Participate in the online forum where you and your fellow learners can interact, discuss course material, or answer questions. If your course involves a group project or collaborations with other members of your class, taking the time to find likeminded peers will help you later on as you form groups.
As many students are now discovering, studying online can also be isolating, especially without the social interactions that many classrooms offer. Making the effort to get to know other learners can enhance your online learning experience and could possibly lead to professional connections later on.
4. Ask your instructor for “office hours.”
Getting to know the others enrolled in your online courses is important, but talking one-on-one to your instructor is important, too. Your instructor has a vested interest in your success, so if there are issues that you’re having comprehending certain concepts, don’t try to go it alone. Get to know the instructor via email or during any online “office hours” that they’ve set up. You may get valuable insight into the materials and understand more about what the expectations for success in the course look like.
5. Create a Study Schedule
Once you’ve scheduled time to study, you need to determine how you’ll be spending it. Online courses require a significant amount of self-discipline, including making time to thoroughly go over the material and reviewing the concepts.
You may wish to make small goals for what you want to accomplish during each study session, such as finishing a couple of chapters, watching an online video and taking three pages of notes, or passing a post-module quiz.
Some people benefit from having a weekly plan, as well as a plan for each study session. For example, each week you can start with going over the week’s assignments and required reading and create your daily study plans based on that. Read over the assignment and then break up your study goals into your daily plans. At the end of the week, re-read the assignments or re-watch the videos and ensure that you’ve understood the concepts.
6. Contact Your Internet Provider about Coverage
This may go without saying but online learning depends on a reliable internet connection. Many Internet providers recognize that their customers are relying on them now more than ever, and are going out of their way to extend coverage and waive late fees. If you’re experiencing difficulties, it is unlikely you will ever have a more sympathetic ear from your Internet provider.
If you are having difficulties, you can try using your mobile phone as a hotspot. Like Internet providers, many mobile phone companies are removing data caps and doing their best to improve coverage during this crisis.
7. Participate in Online Study Groups
Sometimes, having study partners can help keep you motivated and can give you the help that you need to master difficult concepts. Reach out to others taking the class to team up for projects or to help you review the materials. Plus, your peers can be a valuable source of aid in mastering difficult concepts.
8. Engage with Different Learning Styles
The idea that different people have learning styles that suit them better than others is largely a myth. However, most people do benefit from engaging with material in a variety of ways. It isn’t that one student remembers written material better and another prefers audio/visual, but that engaging with some of each creates more dynamic learning memories that lead to better outcomes.

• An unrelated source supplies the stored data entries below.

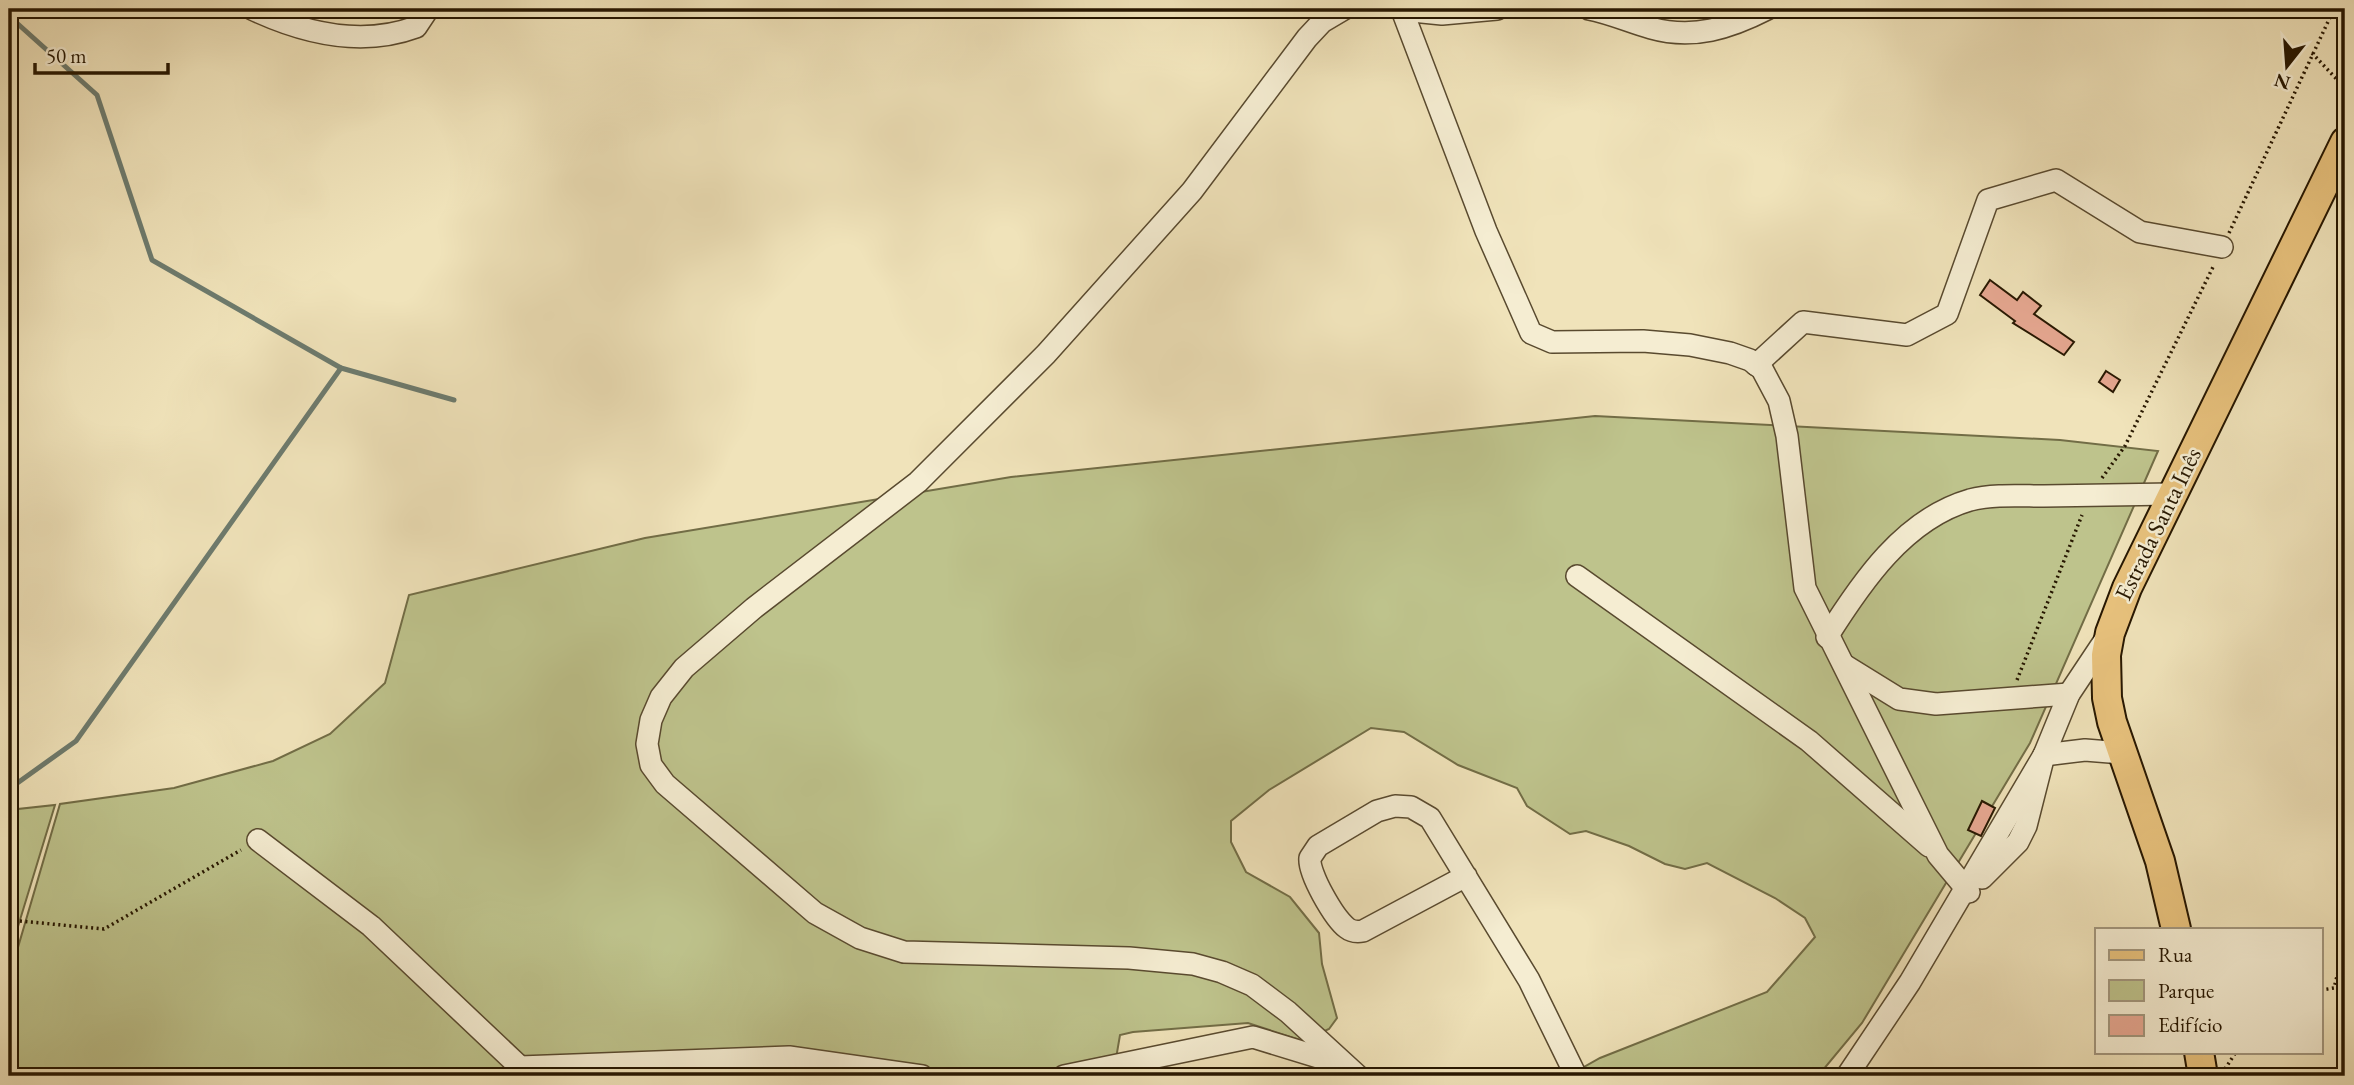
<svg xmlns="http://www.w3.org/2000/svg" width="2354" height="1085" font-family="'EB Garamond',serif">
	<rect width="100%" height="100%" fill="#f0e3ba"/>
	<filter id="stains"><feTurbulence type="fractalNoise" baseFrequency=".00286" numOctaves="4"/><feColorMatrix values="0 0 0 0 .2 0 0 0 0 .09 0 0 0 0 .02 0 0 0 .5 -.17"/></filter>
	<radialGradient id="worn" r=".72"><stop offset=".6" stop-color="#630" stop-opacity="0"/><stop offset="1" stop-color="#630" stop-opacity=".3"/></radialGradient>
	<!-- green -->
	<g fill="#bec38c" stroke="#726d46" stroke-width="2">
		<path d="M1595,416L2060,440L2158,451L2030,743L1862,1023L1818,1076H1587L1584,1067L1600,1058L1767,992L1815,937L1805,918L1775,898L1707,863L1685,869L1665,864L1629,846L1586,831L1570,834L1527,806L1517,788L1458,765L1404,732L1371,728L1269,790L1231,821V842L1246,872L1290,897L1319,933L1322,964L1337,1018L1329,1029L1303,1041L1248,1023L1133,1032L1120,1035L1113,1076H9V978L60,804L174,788L273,761L330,734L385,683L409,595L645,538L1011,477Z"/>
		<path d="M55,805L9,956V810Z"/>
	</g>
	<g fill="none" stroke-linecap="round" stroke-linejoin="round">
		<!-- stream -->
		<g stroke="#6d7b6e" stroke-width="5">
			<path d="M9,16L97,95L152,260L341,368L454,400"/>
			<path d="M9,789L76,741L341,368"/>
		</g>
	</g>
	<!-- building -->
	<g fill="#e7a892" stroke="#271701" stroke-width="2">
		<path d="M1990,280L2017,300L2023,292L2041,306L2034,314L2074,342L2064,355L2013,323L2015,321L1980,295Z"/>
		<path d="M2106,371L2120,380L2113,392L2099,382Z"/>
		<path d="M1982,801L1995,808L1981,836L1968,830Z"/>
	</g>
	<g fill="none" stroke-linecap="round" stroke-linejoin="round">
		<defs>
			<g id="minor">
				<path d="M252,9C303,33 362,47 416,27L428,9"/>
				<path d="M1344,9L1322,22L1307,38L1192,191L1046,354L918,482L754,608L684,668L661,697L651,720L647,744L651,765L665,784L815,913L860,938L904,952L1129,958L1193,964L1222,972L1252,985L1288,1012L1358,1076"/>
				<path d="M1399,9L1402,10L1486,231L1531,333L1552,342L1643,341L1690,345L1730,353L1750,360L1762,369L1779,401L1787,436L1805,588L1938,855L1969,892"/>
				<path d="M1589,9C1610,13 1630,22 1651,28C1693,40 1730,28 1767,9"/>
				<path d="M1402,10L1442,14L1497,9"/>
				<path d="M1756,365L1803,322L1907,335L1947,314L1988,200L2056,180L2140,232L2222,247"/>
				<path d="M1577,576L1809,741L1929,846"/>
				<path d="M1827,637C1861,583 1904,519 1970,500C1993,494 2020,496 2044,496C2087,495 2129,495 2172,494"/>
				<path d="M1844,665L1899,699L1936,704L2069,694"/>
				<path d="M2044,755L2085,750L2122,753"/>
				<path d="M258,840L371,926L520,1067L789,1057L922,1076"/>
				<path d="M1466,876L1363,931C1357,932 1352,932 1347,928C1334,918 1308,873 1310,858L1318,846L1377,811L1395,806L1411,807L1430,818L1529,980L1576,1076"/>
				<path d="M1982,878L2018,842L2026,826L2044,755L2069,694L2107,637"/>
				<path d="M1064,1076L1253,1037L1341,1064"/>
				<path d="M1847,1076L1910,982L2044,755"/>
			</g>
			<g id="major">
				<path d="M2176,929L2160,861L2112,722L2107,698L2106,655L2110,633L2127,588L2345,142"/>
				<path d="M2199,1052L2203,1076"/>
			</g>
		</defs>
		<!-- minor casing -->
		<use href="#minor" stroke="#594a2f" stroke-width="24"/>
		<!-- major casing -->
		<use href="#major" stroke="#271701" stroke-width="32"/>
		<!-- path -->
		<g stroke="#271701" stroke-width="3.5" stroke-dasharray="2 3.5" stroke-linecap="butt">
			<path d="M2312,53L2345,88"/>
			<path d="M2229,233L2334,9"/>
			<path d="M2102,478L2125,446L2214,265"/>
			<path d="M2017,680L2082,515"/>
			<path d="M9,920L104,929L241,850"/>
			<path d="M2321,990L2334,988L2345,945"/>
			<path d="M2225,1069L2236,1052"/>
		</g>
		<!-- minor -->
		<use href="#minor" stroke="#f5edd2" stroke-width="21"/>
		<!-- major -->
		<use href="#major" stroke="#e8c27d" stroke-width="28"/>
	</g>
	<g text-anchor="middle" stroke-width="5" stroke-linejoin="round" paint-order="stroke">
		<!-- street labels -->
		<g font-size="24" fill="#271701" stroke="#f5edd2">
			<text transform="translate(2158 524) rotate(-64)" y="8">Estrada Santa Inês</text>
		</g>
	</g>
	<!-- margin -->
	<rect width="2354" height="1085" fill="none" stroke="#f0e3ba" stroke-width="35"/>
	<rect x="10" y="10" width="2333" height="1064" fill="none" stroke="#271701" stroke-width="3.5"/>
	<rect x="18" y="18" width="2319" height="1050" fill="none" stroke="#271701" stroke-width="2"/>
	<!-- legend -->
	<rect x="2095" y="928" width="228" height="126" fill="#f5edd2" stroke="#a3977e" stroke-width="2"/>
	<rect x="2109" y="950" width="35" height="10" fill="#e8c27d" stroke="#a3977e" stroke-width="2"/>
	<text x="2158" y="962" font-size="21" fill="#271701">Rua</text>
	<rect x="2109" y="980" width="35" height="21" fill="#bec38c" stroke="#a3977e" stroke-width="2"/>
	<text x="2158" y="998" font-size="21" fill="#271701">Parque</text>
	<rect x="2109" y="1015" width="35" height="21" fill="#e7a892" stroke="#a3977e" stroke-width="2"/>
	<text x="2158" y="1032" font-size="21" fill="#271701">Edifício</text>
	<!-- north arrow -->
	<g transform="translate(2287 66) rotate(197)" stroke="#f5edd2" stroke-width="5" paint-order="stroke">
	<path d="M0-5L12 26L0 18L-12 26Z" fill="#271701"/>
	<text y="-10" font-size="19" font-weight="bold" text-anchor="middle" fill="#271701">N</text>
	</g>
	<!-- scale -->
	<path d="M35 63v10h133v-10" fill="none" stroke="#271701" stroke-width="3.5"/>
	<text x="46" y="63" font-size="21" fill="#271701" stroke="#f5edd2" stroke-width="5" paint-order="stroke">50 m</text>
	<rect width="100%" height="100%" filter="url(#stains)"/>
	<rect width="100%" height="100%" fill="url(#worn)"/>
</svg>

Online learning can help your students succeed, even in difficult circumstances.
The conditions students are facing as they finish the semester this year are unprecedented. Learners will be struggling, and they will need their institutions to step up and help however possible. The silver lining, however, is that only a couple decades ago, online education wouldn’t even have been a possibility.

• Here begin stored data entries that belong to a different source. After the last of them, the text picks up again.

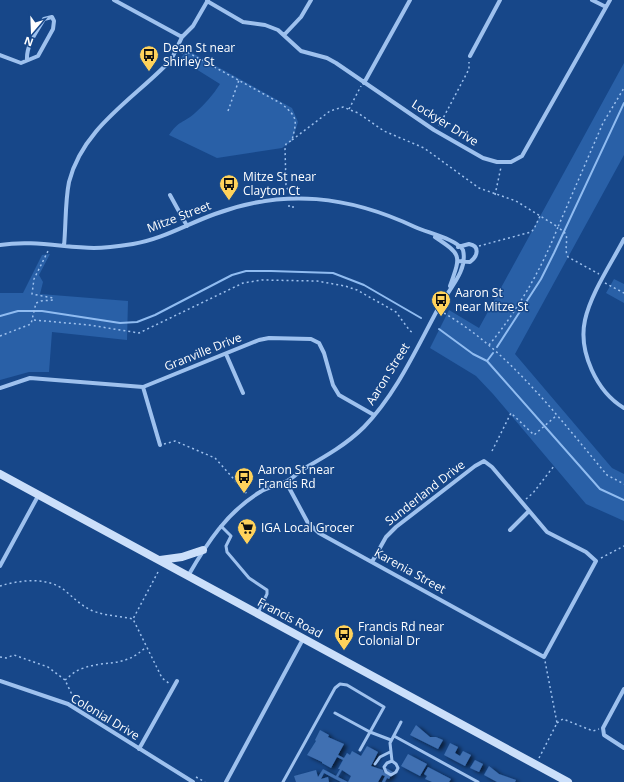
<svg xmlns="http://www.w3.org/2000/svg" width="624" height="782" font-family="'Open Sans',sans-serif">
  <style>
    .green { fill: #2960a7 }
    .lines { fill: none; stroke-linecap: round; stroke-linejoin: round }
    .stream { stroke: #90bcf1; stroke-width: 2 }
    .building { fill: #3f70b2; fill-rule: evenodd; filter: url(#shadow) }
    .path { stroke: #9ec1ee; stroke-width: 1.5; stroke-dasharray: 2 3; stroke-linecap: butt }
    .lane { stroke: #9ec1ee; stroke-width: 3 }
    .street { stroke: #9ec1ee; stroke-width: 4 }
    .secondary { stroke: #cbdffa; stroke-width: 8 }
    .labels { text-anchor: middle; stroke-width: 3; stroke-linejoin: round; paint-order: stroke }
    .poi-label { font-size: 12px; fill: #fff; stroke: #174789; text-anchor: start }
    .street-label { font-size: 12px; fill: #fff; stroke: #174789 }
  </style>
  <defs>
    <filter id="shadow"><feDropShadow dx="3.5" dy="2" stdDeviation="2" flood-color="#0009"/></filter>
  </defs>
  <rect width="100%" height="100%" fill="#174789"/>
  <path class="green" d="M187 50 292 108 298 122 292 141 282 148 217 158 169 135C179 120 184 123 195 113 205 104 213 95 220 84L180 59Z
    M624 63V155L515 354 612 468 624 474V521L586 504 493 394 476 376 430 348 449 310 479 328Z
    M50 254 39 275 43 282 40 294 128 301 127 340 52 332 49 372H29L0 380V293H23L42 255Z
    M614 279 624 284V303L606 293Z"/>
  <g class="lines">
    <path class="stream" d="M0 316 18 311H42L120 323 137 322 155 315 232 275 246 271H271L333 273 364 285 421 318
      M439 329 473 354 487 361 600 489 624 500
      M497 347 541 279 554 253 624 103
      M487 361 493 353"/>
  </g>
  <path class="building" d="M416 725 430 737H436L443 740 438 749 410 735Z
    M320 730 329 735 328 737 344 744 338 755 344 758 347 753 350 755 352 751 361 756 367 746 378 752 371 766 383 770 384 773 386 768 393 772 389 779 387 778 385 782H382L385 776 382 775 378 782H341L324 773 321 779 328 777 329 782H296L294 776 316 770 318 777 323 769 336 776 340 769H338L343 760 337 757 331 768 322 763V762L307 755 316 741 315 740ZM342 770 351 776 348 782 338 777Z
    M450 743 458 747 455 753 460 756 463 751 471 755 465 766 444 755Z
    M408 754 427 764 420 776 401 766Z
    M475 760 483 764 479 772 470 768Z
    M489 766 499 774 516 780 515 782H497L484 775Z
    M428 767 451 779 449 782H432L425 779 427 776 424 774Z"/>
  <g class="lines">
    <path class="path" d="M181 52 186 55 187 52 282 104C298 118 297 120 292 140L286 144 285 148 286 186 289 192
      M349 109 361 86
      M228 111 239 80
      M439 126 469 69V62
      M292 140 330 111 343 107 358 113 384 131 424 148 479 188 516 201 558 227 603 123 624 88
      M495 195 501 167
      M289 205V207H294
      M479 246 531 232 534 229 540 216
      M605 283 624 293
      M444 313C509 351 559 418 607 475L624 484
      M34 320 89 325 139 333 243 283 262 280 317 281 345 286 357 290 396 312 410 331 414 333
      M0 336 31 324 36 303 41 301 53 300V298L32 294 34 279 49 249
      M489 345C518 310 541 270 558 227L566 234C568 242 564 250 568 257L599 274
      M164 444 175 441 215 458 248 495
      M492 451 511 413 534 435 556 416
      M526 499 533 493 554 466
      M601 558 624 546
      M158 572 133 619 162 678 170 684
      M0 586C19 580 46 577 63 589 73 597 81 606 93 611 106 616 120 616 133 619
      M0 657 6 658 14 655 48 667 65 680 75 701
      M65 680C70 676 75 671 81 669 106 659 123 669 146 647
      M557 723 563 719 593 731 599 729
      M539 758 557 723 545 661
      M196 777 205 782"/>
    <path class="lane" d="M221 526 231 536 226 546 227 552 249 578 267 590V594L258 613
      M335 713 370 732 391 740
      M394 736 478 782
      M392 761 387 763 384 767 386 772 391 775 396 772 398 768 396 764 392 761 390 743 401 722
      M375 764 380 757 390 752
      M283 782 335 688 340 684 347 685 384 707 360 750"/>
    <path class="street" d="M114 0 182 37
      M592 0 606 7
      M207 1 243 22 265 25 278 30 301 51 327 58 336 63 434 130 483 158 497 162H511L522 156 610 0
      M284 35 301 17 311 0
      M0 55 21 63 38 56 53 29 54 21 52 17 44 19C37 31 26 45 27 60
      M470 56 500 0
      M364 83 410 0
      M170 195 187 226
      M435 237C462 255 461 255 450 286
      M624 239C611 264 591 293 585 320 578 352 597 392 624 408
      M0 245C31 240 62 247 94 248 107 248 120 246 133 244 163 239 187 224 215 214 285 188 349 196 415 227 428 233 456 239 463 250 468 271 449 289 439 307 417 347 397 393 364 427 347 444 326 456 305 468 298 472 293 479 285 482 277 486 267 487 260 492 227 512 207 543 188 576
      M64 246C66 225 65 202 69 182 82 130 130 101 165 66L173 56 182 37 193 26 208 0
      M458 261 470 262C478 256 480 246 469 244L458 247
      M226 354 243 393
      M143 387 160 445
      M0 388 30 378 143 387 259 340 269 338 311 339 319 343 324 353 333 385 339 395 374 415
      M286 482 308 523 319 533 544 657 596 561 586 552 547 532 492 467 484 461 475 466 396 527 386 537 372 562
      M510 530 529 511
      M0 566 38 496
      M0 681 68 704 193 782
      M624 689 603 728 604 735 624 748
      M139 749 177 681
      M226 782 303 639"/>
    <path class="secondary" d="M0 474 568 782
      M160 560 182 557 203 550"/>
  </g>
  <defs>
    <symbol id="bus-pin" viewBox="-11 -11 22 30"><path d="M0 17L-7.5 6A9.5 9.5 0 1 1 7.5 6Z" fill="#ffd25b" stroke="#174789"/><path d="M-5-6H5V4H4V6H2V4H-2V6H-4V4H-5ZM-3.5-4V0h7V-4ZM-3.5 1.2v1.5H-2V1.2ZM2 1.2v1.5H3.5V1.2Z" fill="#111"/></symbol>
    <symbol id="supermarket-pin" viewBox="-11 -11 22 30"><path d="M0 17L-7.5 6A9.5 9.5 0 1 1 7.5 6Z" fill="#ffd25b" stroke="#174789"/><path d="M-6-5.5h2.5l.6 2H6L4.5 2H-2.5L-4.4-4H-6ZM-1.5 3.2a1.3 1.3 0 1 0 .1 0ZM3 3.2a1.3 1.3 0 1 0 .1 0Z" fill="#111"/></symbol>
  </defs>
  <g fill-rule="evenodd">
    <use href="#bus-pin" x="138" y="44" width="22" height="30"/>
    <use href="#bus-pin" x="218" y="173" width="22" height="30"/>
    <use href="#bus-pin" x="430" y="289" width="22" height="30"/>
    <use href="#bus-pin" x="233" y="466" width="22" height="30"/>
    <use href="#supermarket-pin" x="236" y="517" width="22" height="30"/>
    <use href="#bus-pin" x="333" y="623" width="22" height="30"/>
  </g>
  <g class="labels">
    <g class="poi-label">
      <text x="163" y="52">Dean St near<tspan x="163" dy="14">Shirley St</tspan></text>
      <text x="243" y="181">Mitze St near<tspan x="243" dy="14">Clayton Ct</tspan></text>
      <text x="455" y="297">Aaron St<tspan x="455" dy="14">near Mitze St</tspan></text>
      <text x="258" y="474">Aaron St near<tspan x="258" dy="14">Francis Rd</tspan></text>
      <text x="261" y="532">IGA Local Grocer</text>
      <text x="358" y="631">Francis Rd near<tspan x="358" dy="14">Colonial Dr</tspan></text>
    </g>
    <g class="street-label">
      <text transform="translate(445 123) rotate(32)" y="4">Lockyer Drive</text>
      <text transform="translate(179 217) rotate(-21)" y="4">Mitze Street</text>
      <text transform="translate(203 352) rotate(-22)" y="4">Granville Drive</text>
      <text transform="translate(388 374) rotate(-58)" y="4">Aaron Street</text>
      <text transform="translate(425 493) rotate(-38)" y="4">Sunderland Drive</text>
      <text transform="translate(410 571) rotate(29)" y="4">Karenia Street</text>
      <text transform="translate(290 618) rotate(28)" y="4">Francis Road</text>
      <text transform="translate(105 717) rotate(31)" y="4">Colonial Drive</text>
    </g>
  </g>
  <g transform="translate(32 32) rotate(199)" stroke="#174789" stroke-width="3" paint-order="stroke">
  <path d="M0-3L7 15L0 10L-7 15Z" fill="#ffffff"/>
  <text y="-6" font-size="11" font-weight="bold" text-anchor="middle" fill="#ffffff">N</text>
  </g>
</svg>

Helping your students move forward under these circumstances can bring stability to an otherwise uncertain time, and can prevent them from falling behind in their degree program. Student support is more important now than ever before. Providing guidelines and advice is helpful, but being available for office hours is also an imperative. The more you can do now, the better positioned your students will be when this is over to continue with their studies on firm footing.